It’s now 2016, and gaming has firmly moved out of the basement and into the living room–and beyond. In fact, more than half of the population in the world’s industrialized countries now identifies as gamers, which has brought a tidal wave of change across the way many of us spend our free time.

Today, gaming is as much an aspect of modern culture as anything else. In fact, as detailed in Nielsen’s 360° Gaming Report, gaming is a top entertainment activity for gamers around the world, taking up about 10% of their leisure time. But as is the case with other consumer behaviors, gaming preferences and trends vary around the globe, which means that marketers need individual strategies to engage them.

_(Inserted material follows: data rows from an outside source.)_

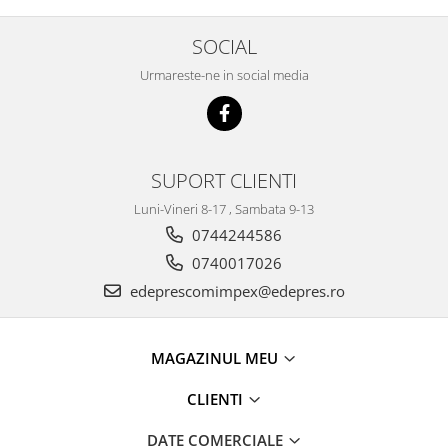
Racire
Solutii de curatat
Franare
SOCIAL
Bardiauto
Filtre
Urmareste-ne in social media
Breckner
Directie
Cartechnic
Electrice
Clear Vision
Motor
Hepu
Suspensie
SUPORT CLIENTI
K2
Transmisie
Luni-Vineri 8-17 , Sambata 9-13
Kross
Ford
0744244586
Liqui Moly
Suspensie
0740017026
Nuovo Derm
Racire
edeprescomimpex@edepres.ro
Trw
Franare
Wynns
Motor
Solutii de intretinere
Filtre
MAGAZINUL MEU
Spray
Ambreiaj
CLIENTI
Caroserie
Supape
Directie
Unsoare
DATE COMERCIALE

The ability to take gaming on the road and integrate it into our daily routines via powerful mobile devices has been significantly influential in bringing gaming into the mainstream over the past few years. In North American and Europe, console and mobile are tied as the most popular gaming platforms, whereas mobile dominates the Chinese market by a wide margin. Comparatively, console remains the top choice in Latin America. Understanding the penetration of each platform across regions is critical for any publisher developing and launching global games.

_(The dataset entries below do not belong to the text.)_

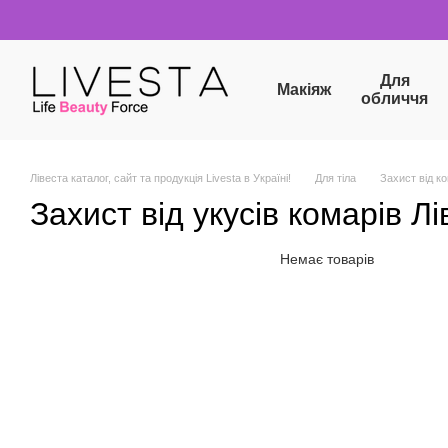
Перейти до основного контенту
Для
Макіяж
обличчя
Лівеста каталог, сайт та продукція Livesta в Україні!
Для тіла
Захист від к
Захист від укусів комарів Л
Немає товарів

While the patterns of platform usage differ from market to market, the picture of the modern gamer is consistent globally. Not only have the gamer boys grown up, but they’ve enticed their friends and families to join as well. Today’s gaming generation is very inclusive, with tailored experiences across demographics.

By now, gamers have become a balanced demographic across ages and genders. Mobile is the newest and most accessible platform to both men and women of all ages. However, there is a shift in traditional hardcore gaming as well, with Lara Croft’s evolution from a virtual (and very pointy) pin-up model to a smart, scrappy and very real role model, highlighting how gaming has clearly broadened its audience. That said, console gamers do tend to be a little younger, while PC gamers tend to be older. Both groups skew slightly male across all markets. While these big trends cross borders, there are market specificities that marketers need to be aware of. For example, gamers tend to be younger in Latin America, while the average age of gamers is highest in Germany.

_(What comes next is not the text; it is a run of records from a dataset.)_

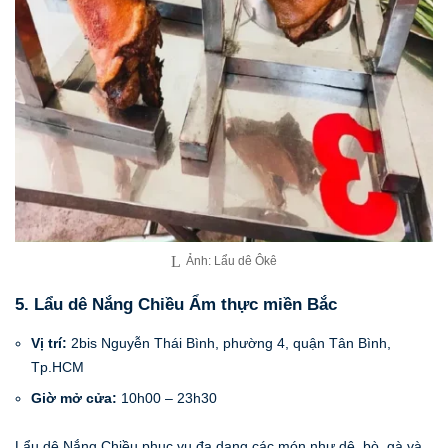
Ảnh: Lẩu dê Ôkê
5. Lẩu dê Nắng Chiều Ẩm thực miền Bắc
Vị trí:
2bis Nguyễn Thái Bình, phường 4, quận Tân Bình,
Tp.HCM
Giờ mở cửa:
10h00 – 23h30
Lẩu dê Nắng Chiều phục vụ đa dạng các món như dê, bò, gà và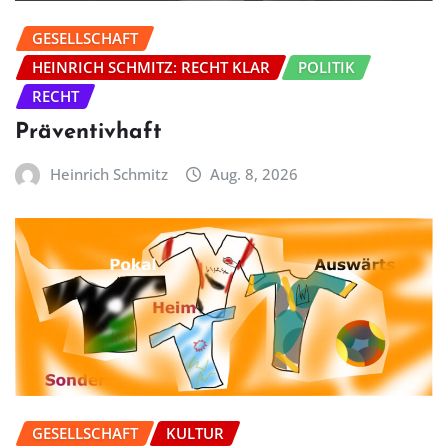
GESELLSCHAFT
HEINRICH SCHMITZ: RECHT KLAR
POLITIK
RECHT
Präventivhaft
Heinrich Schmitz
Aug. 8, 2026
GESELLSCHAFT
KULTUR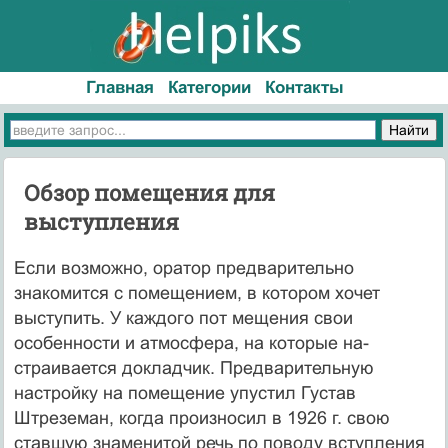
Главная
Категории
Контакты
Обзор помещения для
выступления
Если возможно, оратор предварительно
знакомится с помещением, в котором хочет
выступить. У каждого пот мещения свои
особенности и атмосфера, на которые на­
страивается докладчик. Предварительную
настройку на помещение упустил Густав
Штреземан, когда произно­сил в 1926 г. свою
ставшую знаменитой речь по поводу вступления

As with all art, however, some trends transcend sociocultural boundaries. For example, Nielsen found that when it comes to console games, action-adventure, shooters and sports are genres with universal appeal, driven by the highly successful blockbuster franchises in these genres. Regionally, specificities do emerge: Chinese gamers prefer role playing games (RPGs); fighting games are a successful category in Latin America; and racing games are strong performers in the Western world.

For mobile, puzzle and general entertainment are the most popular genres across markets, though again some regional differences exist. For example, casino/card/board games tend to be more popular outside of Latin America.

While there are similarities among the genres that gamers enjoy, different markets require different marketing strategies and approaches. Monetization is a good example.  Specifically, gamers have very different preferences about how they want to spend their money. When given the choice, people will always opt for free games regardless of where they live. This isn’t too surprising from an overall perspective, but it’s worth noting that there are country-specific payment preferences. For example, in the mobile realm, gamers in China and the Latin America markets have the heaviest preference for freemium titles, while players in Germany have a strong preference for paid games.

At the end of the day, one thing is certain: Gaming is a global phenomenon, but marketers need to be sensitive to the specificities of each territory to make sure they fully connect with gamers.